The median sale price in the 13-county area was $122,000 in the second quarter. That was down 3.1 percent from the record high of $126,000 logged in the second quarters of both 2006 and 2007.

Nationally, prices have taken a more severe drubbing. The $206,500 median in the second quarter was down 6.2 percent from the second-quarter peak of $125,900.

Still, MIBOR President David Bickell said markets are digesting excesses from the housing bust.

“That excess supply is being worked through very nicely,” said Bickell, who operates ReMax Real Estate Group in Indianapolis. “We’re pretty near the bottom.”

Figures supplied by MIBOR and the National Association of Realtors don’t match exactly, but the trends they illustrate are similar.

The second-quarter figures are considered more accurate than the July figures released today because the additional time allows for a few final sales to be recorded.

July sales plunged 21 percent, to 9,502 units, from July 2007, MIBOR reported.

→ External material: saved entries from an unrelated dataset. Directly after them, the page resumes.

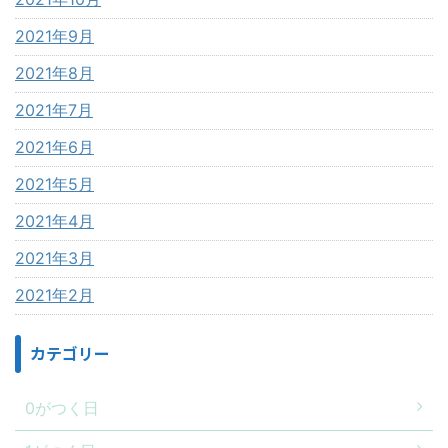
2021年9月
2021年8月
2021年7月
2021年6月
2021年5月
2021年4月
2021年3月
2021年2月
カテゴリー
0がつく日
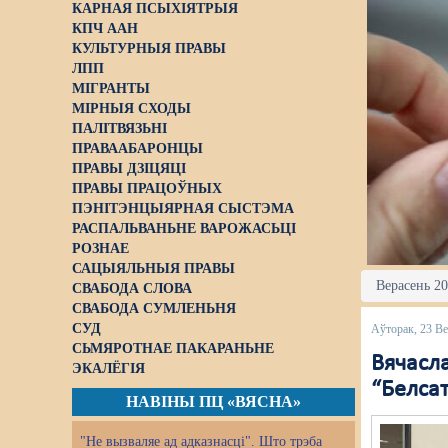
КАРНАЯ ПСЫХІЯТРЫЯ
КПЧ ААН
КУЛЬТУРНЫЯ ПРАВЫ
ЛПП
МІГРАНТЫ
МІРНЫЯ СХОДЫ
ПАЛІТВЯЗЬНІ
ПРАВААБАРОНЦЫ
ПРАВЫ ДЗІЦЯЦІ
ПРАВЫ ПРАЦОЎНЫХ
ПЭНІТЭНЦЫЯРНАЯ СЫСТЭМА
РАСПАЛЬВАНЬНЕ ВАРОЖАСЬЦІ
РОЗНАЕ
САЦЫЯЛЬНЫЯ ПРАВЫ
Верасень 20
СВАБОДА СЛОВА
СВАБОДА СУМЛЕНЬНЯ
СУД
Аўторак, 23 Ве
СЬМЯРОТНАЕ ПАКАРАНЬНЕ
Вячасл
ЭКАЛЁГІЯ
“Белса
НАВІНЫ ПЦ «ВЯСНА»
"Не вызваляе ад адказнасці". Што трэба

The median sale price fell 3 percent, to $124,500.

In the second quarter, the health of the Indianapolis-area market varied dramatically from county to county and among various price points.

The only county where sale prices are still climbing is Hamilton, where the median hit $197,211 in the second quarter.

Hancock, Madison and Marion counties are seeing falling prices. Marion County, which has been hit hard by the foreclosure crisis, is on the skids, trending down since at least 2004, to a median of $95,000 in the most recent quarter – compared to $109,000 in the same period four years earlier.

As is often the case regardless of the condition of the housing market, the least-expensive houses are in the greatest demand.

What’s different now is that low-priced housing is the only category with shrinking inventories. Only seven months’ worth of inventory is available for houses priced at $75,000 or less; that’s the tightest supply in the price range since at least 2005.

People wanting to unload a house at $1 million or more are likely to wait a long time. The category has a 47-month supply, much more than the recent second-quarter low of 32 months, in 2006.

Narrowing supplies of the least-expensive houses suggest the bottom of the real estate bust may be near, said Jeff Kucic, a broker with Kucic Associates Keller Williams Realty, which has offices at Geist and covers the north side of the Indianapolis area.

The market will recover from the bottom as the houses sell, positioning owners to trade up to houses costing more, Kucic said.

Still, he said there isn’t enough information yet to declare that the downturn is over.

“We’re in the mucky bottom,” Kucic said. “We’re up one day and down the next.”